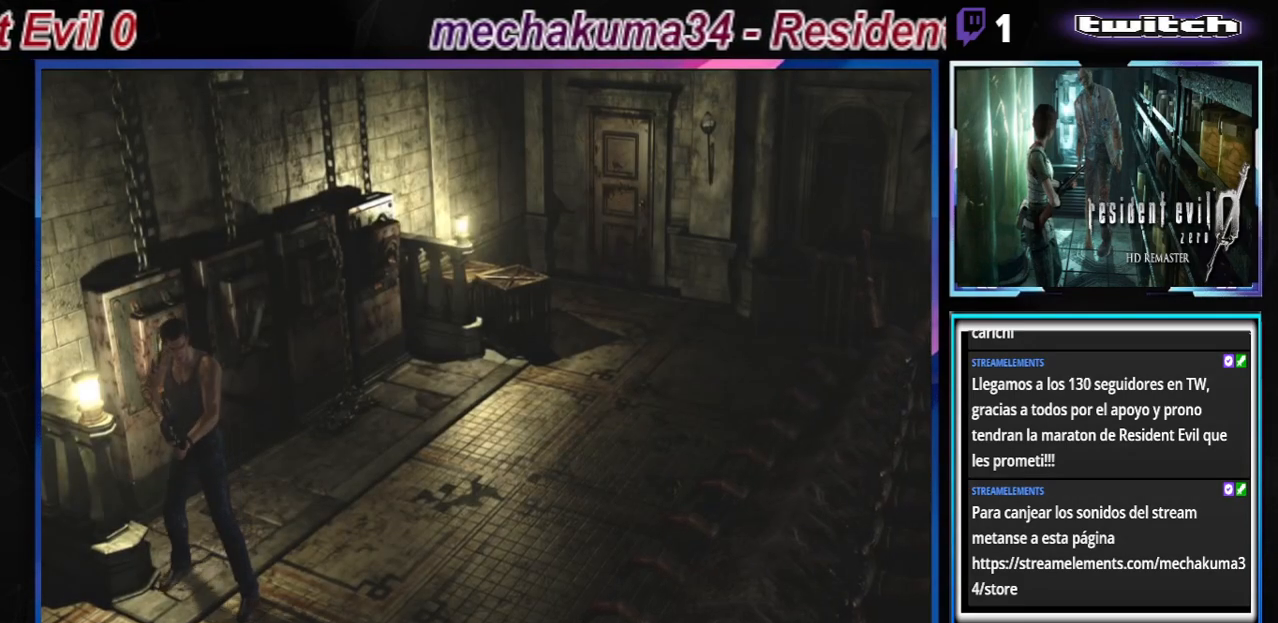
{"buttons": ["A", "R1"], "left_stick": "center", "events": [[267, "A", "down"], [267, "left_stick", "center"], [400, "A", "up"], [467, "A", "down"]]}
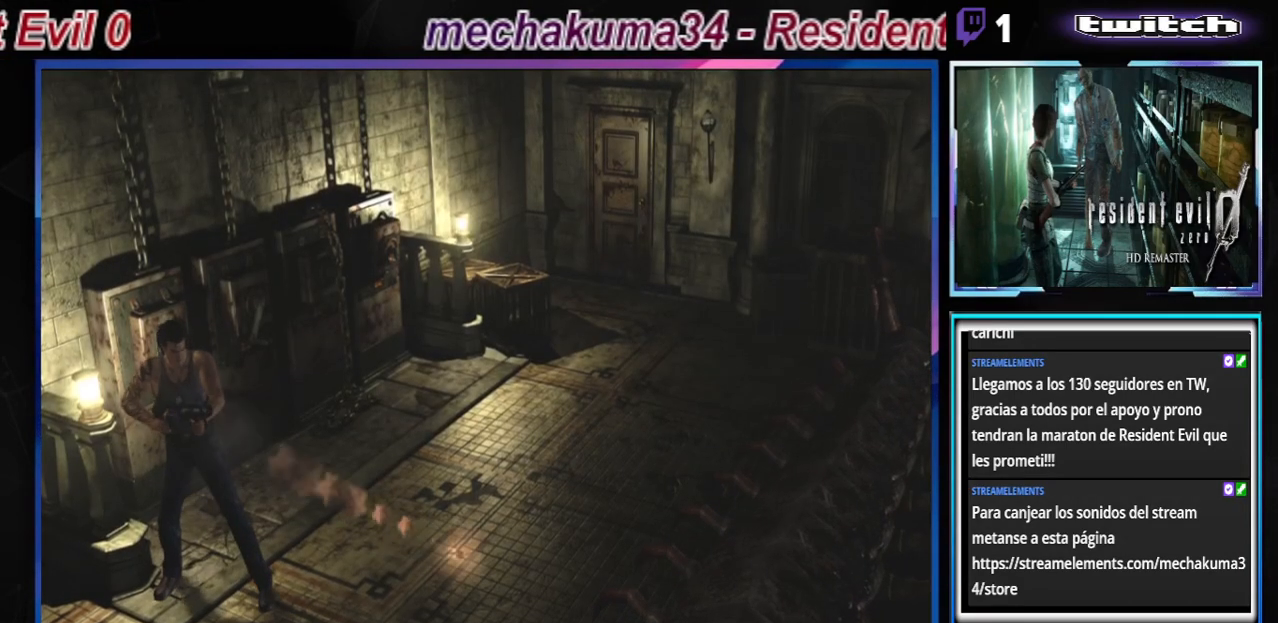
{"buttons": ["R1"], "left_stick": "right", "events": [[33, "A", "up"], [133, "A", "down"], [200, "A", "up"], [267, "A", "down"], [367, "A", "up"], [367, "left_stick", "right"]]}
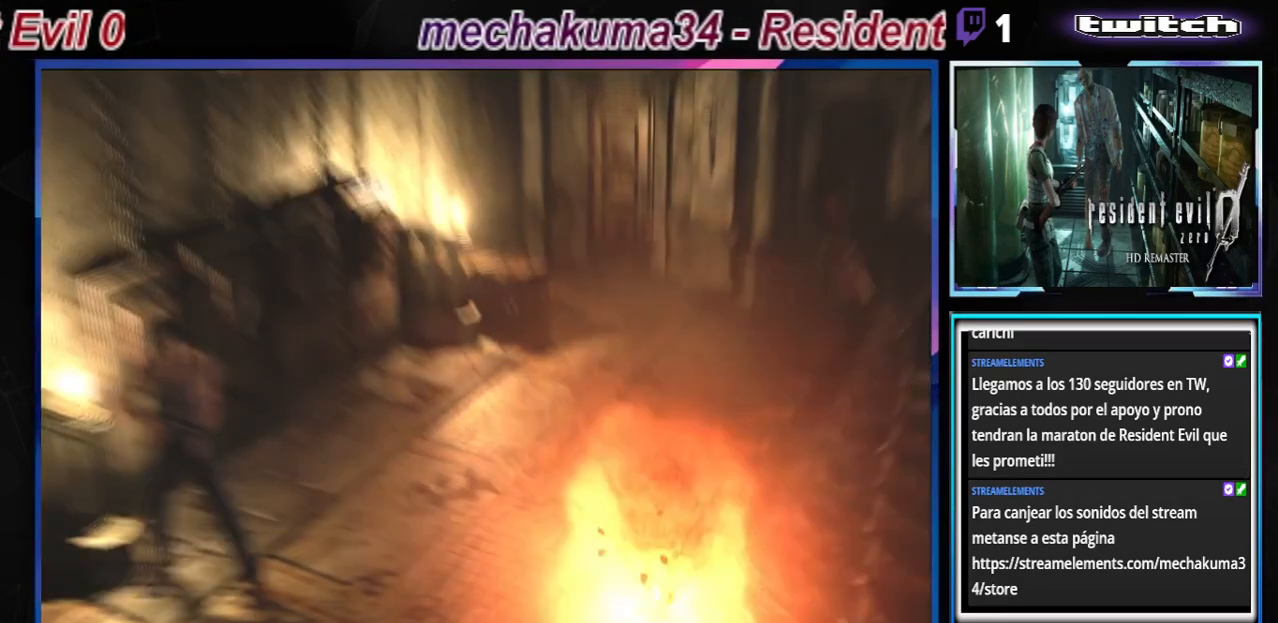
{"buttons": ["R1"], "left_stick": "right", "events": [[33, "A", "down"], [100, "A", "up"]]}
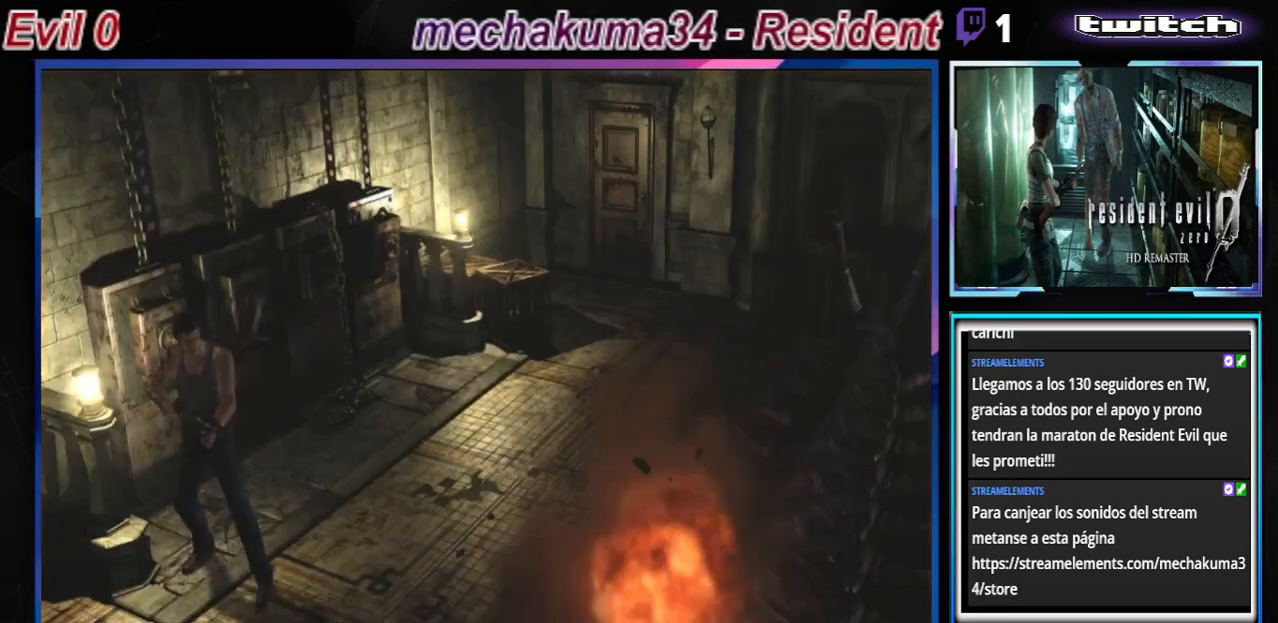
{"buttons": ["A", "R1"], "left_stick": "center", "events": [[233, "A", "down"], [267, "left_stick", "center"], [367, "A", "up"], [433, "A", "down"]]}
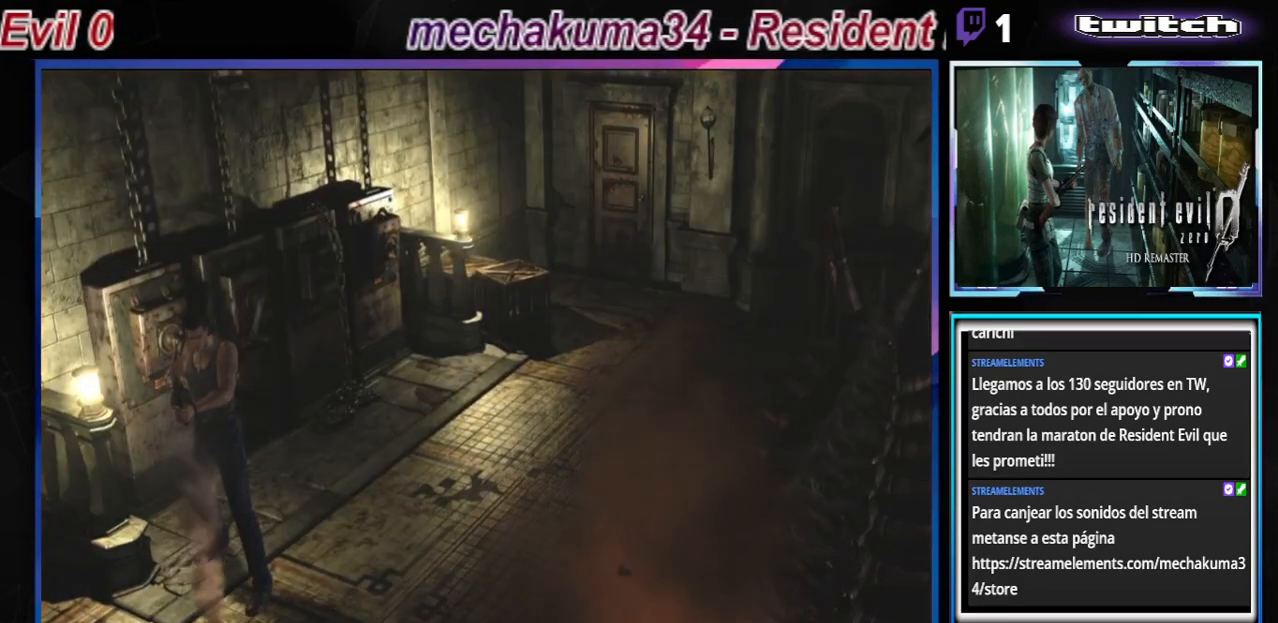
{"buttons": ["R1"], "left_stick": "center", "events": [[33, "A", "up"], [67, "A", "down"], [167, "A", "up"], [233, "A", "down"], [333, "A", "up"], [400, "A", "down"], [467, "A", "up"]]}
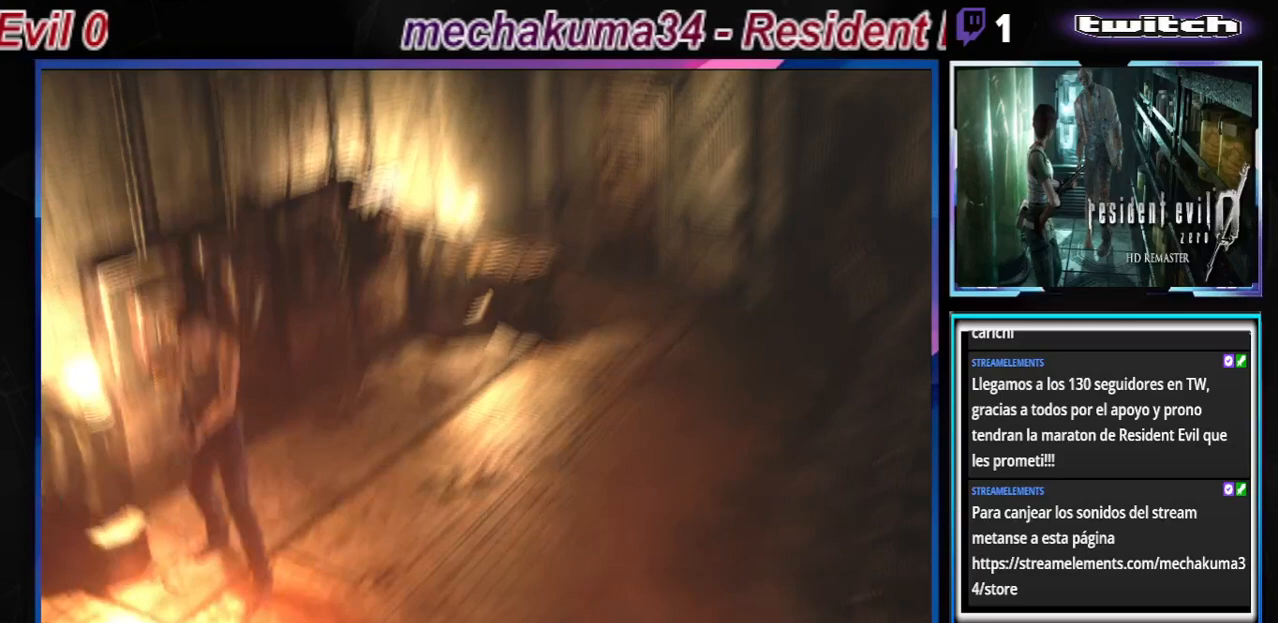
{"buttons": ["A", "R1"], "left_stick": "center", "events": [[67, "A", "down"], [133, "A", "up"], [200, "A", "down"], [267, "A", "up"], [333, "A", "down"], [433, "A", "up"], [500, "A", "down"]]}
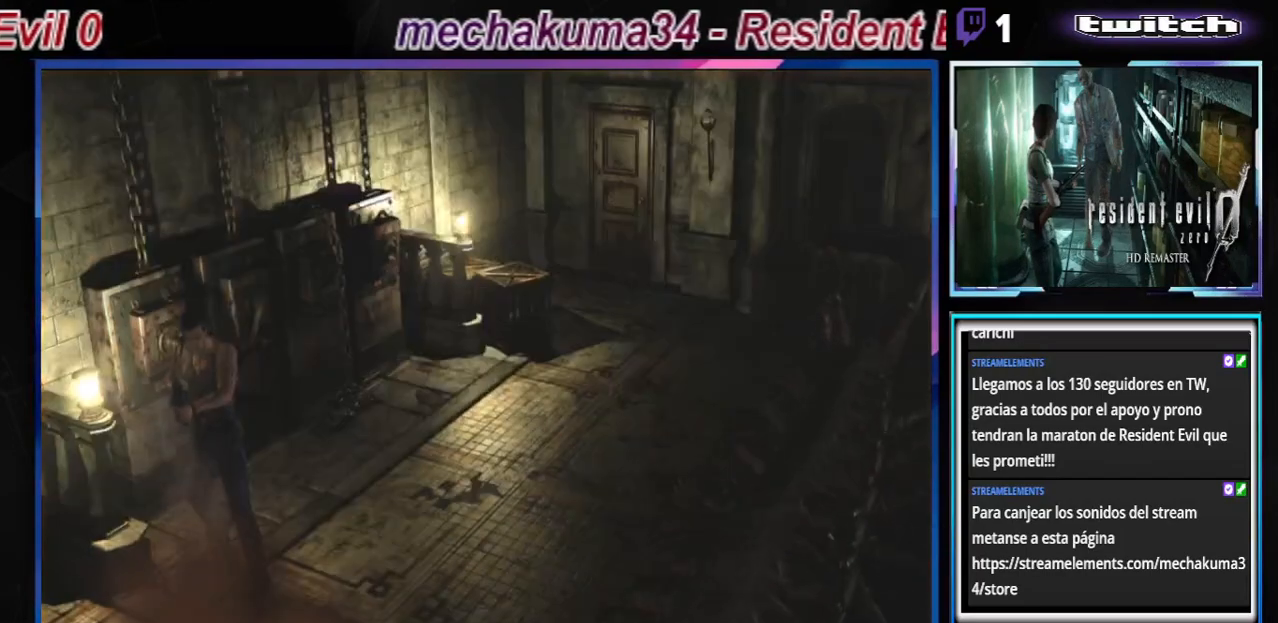
{"buttons": ["R1"], "left_stick": "center", "events": [[67, "A", "up"], [167, "A", "down"], [200, "A", "up"], [400, "A", "down"], [467, "A", "up"]]}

### WHAT IS EXPECTED
Lines holding the word "right" should be copied from the entries above.

### ANSWER BELOW
{"buttons": ["R1"], "left_stick": "right", "events": [[33, "A", "up"], [133, "A", "down"], [200, "A", "up"], [267, "A", "down"], [367, "A", "up"], [367, "left_stick", "right"]]}
{"buttons": ["R1"], "left_stick": "right", "events": [[33, "A", "down"], [100, "A", "up"]]}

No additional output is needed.